President Kennedy’s team brainstormed what significant achievement the USA could win over the Soviets in space exploration. They considered launching a laboratory into earth orbit, or making a trip around the moon. The team also considered putting an unmanned lander on the moon or even going to the moon and back with a person.


After consulting with rocketing expert, Wernher von Braun, they settled on these requirements.


1. Land a man on the moon

2. Return him safely to Earth

3. Complete the goal by the end of 1969


These three points shaped the entire space program. Notice that they do not specify exactly how any of these will be accomplished, they simply explain that within the scope of the space program, people needed to make sure it did those three things. These are the requirements for the solution, not the solution itself.


The US Space Program OKRs

Objective: Expand the space program to be capable of landing on the moon and coming home reliably.


Let’s explore how this goal lines up to the significant, concrete, action-oriented, and inspiring criteria (John Doerr, Measure What Matters, (Portfolio / Penguin, 2018) 7).


Significant

President Kennedy in his 1961 address to Congress said, “I believe that this nation should commit itself to achieving the goal, before this decade is out, of landing a man on the moon and returning him safely to the earth.” Getting a person to the moon and returning them safely to Earth was very lofty compared to where the science was at the time the goal was set. Both the US and USSR had just recently put men in space and landed them safely. Each was a big accomplishment and pushed the limits of known science at the time. Much work lay ahead to create all the systems and processes required to sustain people for prolonged space flight, landing on the moon, and getting back home. Achieving this would require rocket technology capable of 10 times the power available at the time.


Not only was the Objective significant, it was also bold and inspirational. In President Kennedy’s view at the onset, “No single space project in this period will be more impressive to mankind, or more important for the long-range exploration of space; and none will be so difficult or expensive to accomplish.”


Concrete

This objective could be clearly measured. Did they put a person on the moon? Did that person get home safely? Did it happen before the end of 1969? And, implied by other sections of his speech, did it happen before the Soviets could do the same? If the answers to all the questions were yes, they’d have a successful objective.

Actionable

The objective was also action-oriented. Many things had to be built, people trained, and processes developed that did not exist at the time in order to send people to the moon.


Inspiring

From the Rice University speech, Kennedy acknowledges the difficulty in the goal and why it’s so critical that it be so hard. “We choose to go to the moon in this decade … not because [it is] easy, but because [it is] hard; because that goal will serve to organize and measure the best of our energies and skills…”


Here, President Kennedy underscores the idea that hard goals cause people to show up differently, think outside the box, and give the best of themselves. These are not incremental growth, but transformational projects.


Now let’s consider some of the Key Results that had to happen to get to the ultimate successful outcome.


1. Sustain humans in weightlessness for the 14- day duration of the flight

2. Build systems and procedures to connect the Lunar and Command Modules

3. Develop lunar landing technologies and processes

4. Create space suit capable of sustaining humans for extended periods outside spacecraft

5. Invent deep space navigation, communication, and tracking systems


These Key Results were then packaged into the missions of the Mercury, Atlas, Gemini, and Apollo space programs. They ultimately succeeded in achieving the overall Objective on July 20, 1969 with Apollo 11.


It turns out that Kennedy’s challenge to the United States to lead in the Space Race excelled in almost every way. It was so good that it is still used as the model for people taking on large projects, referred to as “moonshots”.

— Problems to solve —
a – Summarize the passage on Kennedy's moon goal in two sentences.
b – From the passage on Kennedy's moon goal, write out the text that begins at the words "1. Land a man" and ends after the words "coming home reliably.".

— Supplied records —

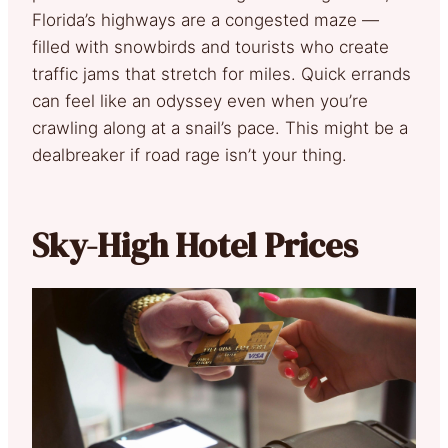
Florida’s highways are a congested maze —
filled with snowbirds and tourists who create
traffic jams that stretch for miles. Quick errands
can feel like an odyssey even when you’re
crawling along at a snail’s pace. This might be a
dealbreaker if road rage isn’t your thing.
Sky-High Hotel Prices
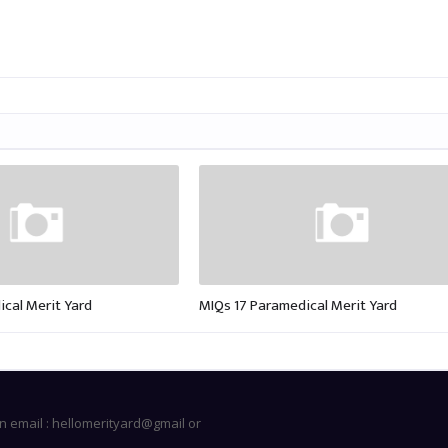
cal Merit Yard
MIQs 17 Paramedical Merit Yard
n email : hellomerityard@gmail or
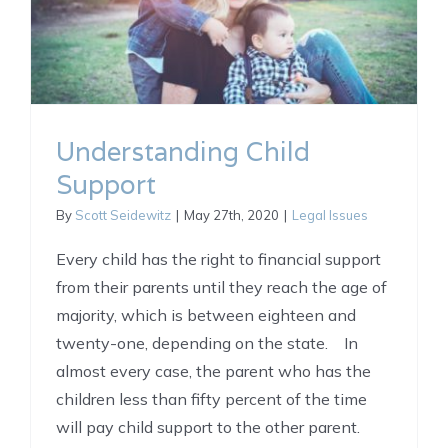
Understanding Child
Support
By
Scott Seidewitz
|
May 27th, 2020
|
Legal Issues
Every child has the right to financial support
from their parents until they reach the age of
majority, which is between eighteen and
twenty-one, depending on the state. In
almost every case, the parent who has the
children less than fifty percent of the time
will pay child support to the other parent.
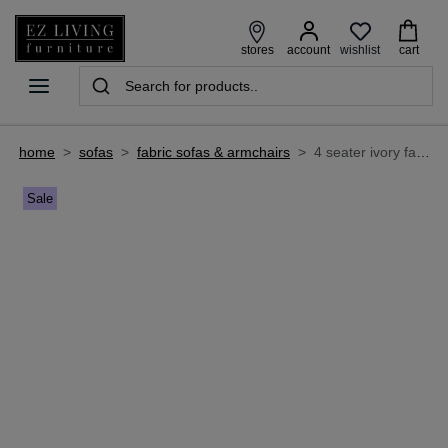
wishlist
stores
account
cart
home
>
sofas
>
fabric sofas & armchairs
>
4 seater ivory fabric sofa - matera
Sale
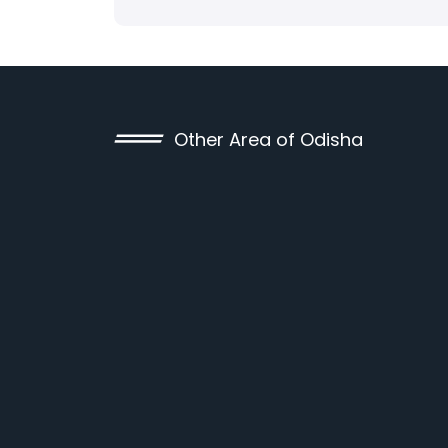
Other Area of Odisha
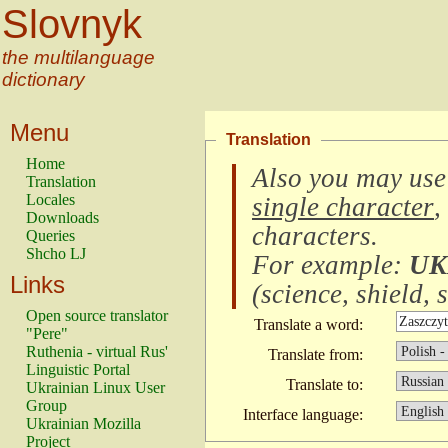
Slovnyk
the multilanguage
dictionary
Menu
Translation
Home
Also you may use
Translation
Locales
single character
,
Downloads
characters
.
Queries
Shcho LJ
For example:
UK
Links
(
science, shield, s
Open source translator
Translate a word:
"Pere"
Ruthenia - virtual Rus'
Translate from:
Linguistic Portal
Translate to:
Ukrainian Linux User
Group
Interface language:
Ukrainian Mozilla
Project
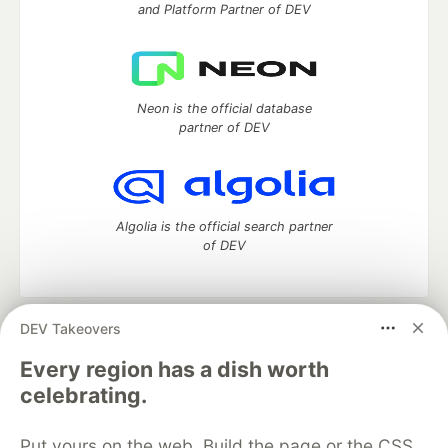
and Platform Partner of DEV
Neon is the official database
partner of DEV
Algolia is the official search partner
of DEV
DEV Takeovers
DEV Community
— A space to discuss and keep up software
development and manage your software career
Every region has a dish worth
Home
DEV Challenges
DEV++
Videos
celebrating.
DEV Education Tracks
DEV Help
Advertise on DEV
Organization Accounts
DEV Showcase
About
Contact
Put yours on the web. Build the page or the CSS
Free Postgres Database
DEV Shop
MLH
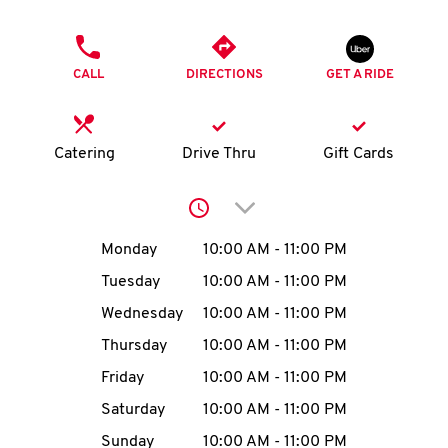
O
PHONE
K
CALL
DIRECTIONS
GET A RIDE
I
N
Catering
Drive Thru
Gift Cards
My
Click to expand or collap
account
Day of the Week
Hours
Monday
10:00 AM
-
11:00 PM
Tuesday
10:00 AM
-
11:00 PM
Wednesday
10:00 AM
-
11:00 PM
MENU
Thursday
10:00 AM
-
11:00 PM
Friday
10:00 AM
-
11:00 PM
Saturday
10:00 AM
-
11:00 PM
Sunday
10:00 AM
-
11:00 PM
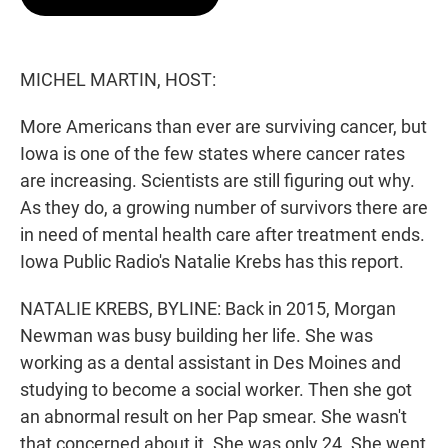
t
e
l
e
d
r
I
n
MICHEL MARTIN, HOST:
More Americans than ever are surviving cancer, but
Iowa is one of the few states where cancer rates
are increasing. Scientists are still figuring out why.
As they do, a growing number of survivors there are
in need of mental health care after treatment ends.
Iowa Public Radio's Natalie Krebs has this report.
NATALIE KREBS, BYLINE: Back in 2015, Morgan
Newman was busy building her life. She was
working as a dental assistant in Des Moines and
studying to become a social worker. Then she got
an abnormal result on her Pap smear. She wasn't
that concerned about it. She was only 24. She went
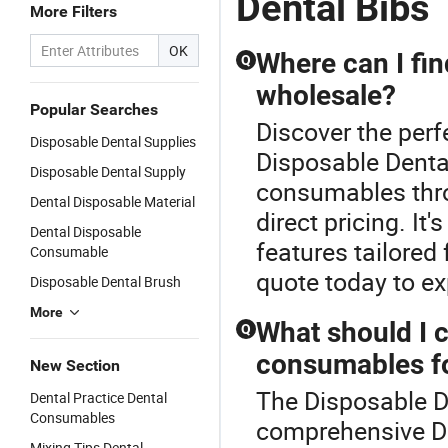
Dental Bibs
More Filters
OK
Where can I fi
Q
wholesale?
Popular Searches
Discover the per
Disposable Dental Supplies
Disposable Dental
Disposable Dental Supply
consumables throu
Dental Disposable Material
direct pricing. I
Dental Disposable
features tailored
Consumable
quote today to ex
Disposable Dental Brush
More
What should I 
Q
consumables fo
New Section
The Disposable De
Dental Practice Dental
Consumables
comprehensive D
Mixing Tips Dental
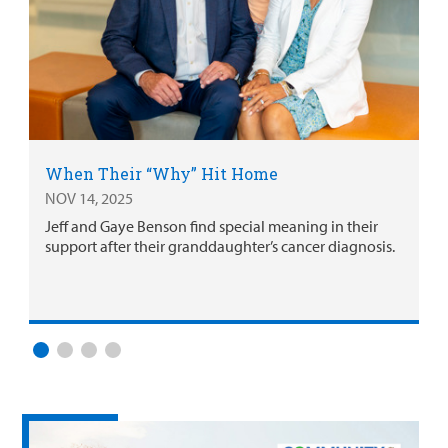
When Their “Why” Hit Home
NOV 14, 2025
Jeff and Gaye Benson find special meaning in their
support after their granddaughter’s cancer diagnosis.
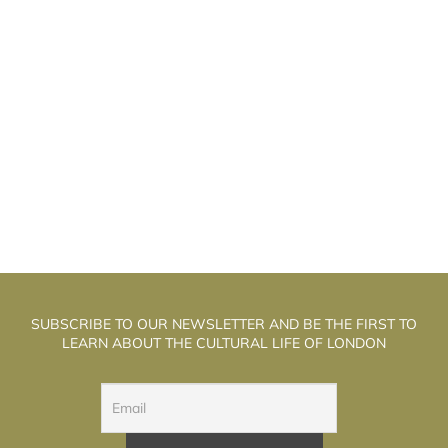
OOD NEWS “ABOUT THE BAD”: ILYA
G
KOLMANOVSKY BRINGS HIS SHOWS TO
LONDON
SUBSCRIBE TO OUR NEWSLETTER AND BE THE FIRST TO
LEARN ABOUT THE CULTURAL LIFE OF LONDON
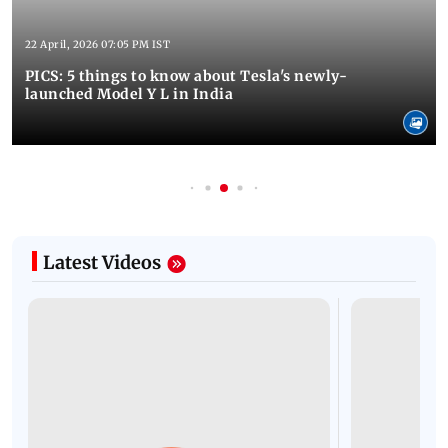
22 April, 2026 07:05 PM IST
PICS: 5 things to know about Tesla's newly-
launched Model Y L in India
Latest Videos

— Answers below —
a – After consulting Wernher von Braun, President Kennedy's team settled on three requirements: land a man on the moon, return him safely to Earth, and complete the goal by the end of 1969. The text tests this objective against the significant, concrete, action-oriented, and inspiring criteria and lists key results that went into the Mercury, Atlas, Gemini, and Apollo programs, which reached the objective on July 20, 1969 with Apollo 11.

b –
1. Land a man on the moon

2. Return him safely to Earth

3. Complete the goal by the end of 1969


These three points shaped the entire space program. Notice that they do not specify exactly how any of these will be accomplished, they simply explain that within the scope of the space program, people needed to make sure it did those three things. These are the requirements for the solution, not the solution itself.


The US Space Program OKRs

Objective: Expand the space program to be capable of landing on the moon and coming home reliably.